Keyon Vafa and his colleagues simulated tens of millions of planetary orbits from Newton’s laws and trained a transformer on the resulting sequences. The model predicted future positions with very high accuracy. But when they fine-tuned it to infer the underlying gravitational force vectors, the model produced nonsense. The implied laws of gravitation were different depending on which subset of data the researchers examined. The transformer had assembled a patchwork of heuristics, accurate for every solar system in the training set, but it hadn’t discovered the universal gravitational principle. Without that principle, the model could predict the movement of points of light in the sky but could never send a rocket to the moon.

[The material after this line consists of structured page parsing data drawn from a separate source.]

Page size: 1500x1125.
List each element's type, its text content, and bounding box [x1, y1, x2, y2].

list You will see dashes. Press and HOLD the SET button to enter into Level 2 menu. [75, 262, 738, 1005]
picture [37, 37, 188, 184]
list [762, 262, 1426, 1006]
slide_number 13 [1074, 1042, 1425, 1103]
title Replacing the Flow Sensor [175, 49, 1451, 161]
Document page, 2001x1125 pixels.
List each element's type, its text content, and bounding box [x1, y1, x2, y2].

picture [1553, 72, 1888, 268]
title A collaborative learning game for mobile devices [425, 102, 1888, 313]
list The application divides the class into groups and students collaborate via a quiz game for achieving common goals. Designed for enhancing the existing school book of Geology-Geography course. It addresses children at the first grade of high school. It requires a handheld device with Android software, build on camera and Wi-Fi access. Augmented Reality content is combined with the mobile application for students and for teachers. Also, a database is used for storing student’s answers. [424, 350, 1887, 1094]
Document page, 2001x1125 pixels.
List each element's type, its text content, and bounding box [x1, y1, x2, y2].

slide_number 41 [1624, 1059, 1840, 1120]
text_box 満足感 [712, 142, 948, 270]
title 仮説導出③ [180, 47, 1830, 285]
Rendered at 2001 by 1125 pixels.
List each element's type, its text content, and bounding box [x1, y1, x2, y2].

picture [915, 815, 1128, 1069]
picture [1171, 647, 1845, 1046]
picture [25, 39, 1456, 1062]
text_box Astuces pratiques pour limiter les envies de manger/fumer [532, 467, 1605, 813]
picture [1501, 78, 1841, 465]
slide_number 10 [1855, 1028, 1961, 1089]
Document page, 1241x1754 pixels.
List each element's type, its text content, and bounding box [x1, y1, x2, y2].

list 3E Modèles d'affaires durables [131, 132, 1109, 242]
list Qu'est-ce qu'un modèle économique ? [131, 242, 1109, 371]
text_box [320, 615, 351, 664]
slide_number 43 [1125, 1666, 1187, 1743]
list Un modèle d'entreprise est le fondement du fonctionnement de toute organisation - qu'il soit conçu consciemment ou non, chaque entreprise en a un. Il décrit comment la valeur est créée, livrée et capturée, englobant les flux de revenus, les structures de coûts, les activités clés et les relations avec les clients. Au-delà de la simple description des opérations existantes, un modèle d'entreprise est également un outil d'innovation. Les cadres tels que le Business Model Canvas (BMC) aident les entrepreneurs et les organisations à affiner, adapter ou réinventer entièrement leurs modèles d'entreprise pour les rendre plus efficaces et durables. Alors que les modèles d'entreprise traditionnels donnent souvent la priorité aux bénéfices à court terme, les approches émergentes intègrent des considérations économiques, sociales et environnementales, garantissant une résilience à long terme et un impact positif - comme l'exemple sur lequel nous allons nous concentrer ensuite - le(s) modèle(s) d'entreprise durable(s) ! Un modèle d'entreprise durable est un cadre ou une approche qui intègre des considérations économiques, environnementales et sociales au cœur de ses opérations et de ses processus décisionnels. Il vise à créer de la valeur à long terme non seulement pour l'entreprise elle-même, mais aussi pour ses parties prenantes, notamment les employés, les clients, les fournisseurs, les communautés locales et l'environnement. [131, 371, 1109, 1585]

A transformer trained on motor cortex recordings might predict held-out firing rates beautifully but fail to tell us what the circuit is actually computing. The Ptolemaic astronomers had a similar problem. Their geocentric model predicted planetary positions with impressive precision for a thousand years by stacking epicycles. The prior was theological: God’s cosmos must move in perfect circles. When Newton finally replaced it, predictive accuracy barely improved. What changed was the compression: A single law explained every orbit, and also falling apples, and ocean tides. Indeed, the transformer is even less principled than Ptolemy; Ptolemy at least had a prior. 

Understanding generalizes in ways that prediction alone cannot. David Hubel and Torsten Wiesel’s discovery of oriented receptive fields in V1 didn’t just describe the activity of a set of neurons; it gave us feature detection hierarchies, a framework that generalized across sensory cortices and inspired the convolutional neural networks that now power computer vision. Drift-diffusion models of decision-making started in psychophysics and ended up explaining single-neuron ramping activity in the lateral intraparietal area. That kind of creative leap, from one domain to another, is what compression buys you. A model that has memorized input-output relationships without learning the underlying structure will never make that leap.

So where does this leave us? The compression step, collapsing a sprawling dataset into something portable and teachable, remains (for now, at least) a human activity. AI models can predict; they have not yet learned to explain. But the Vafa result suggests that the drive toward understanding isn’t just a scientist’s vanity. Even in the age of large AI models, it may remain our most important job.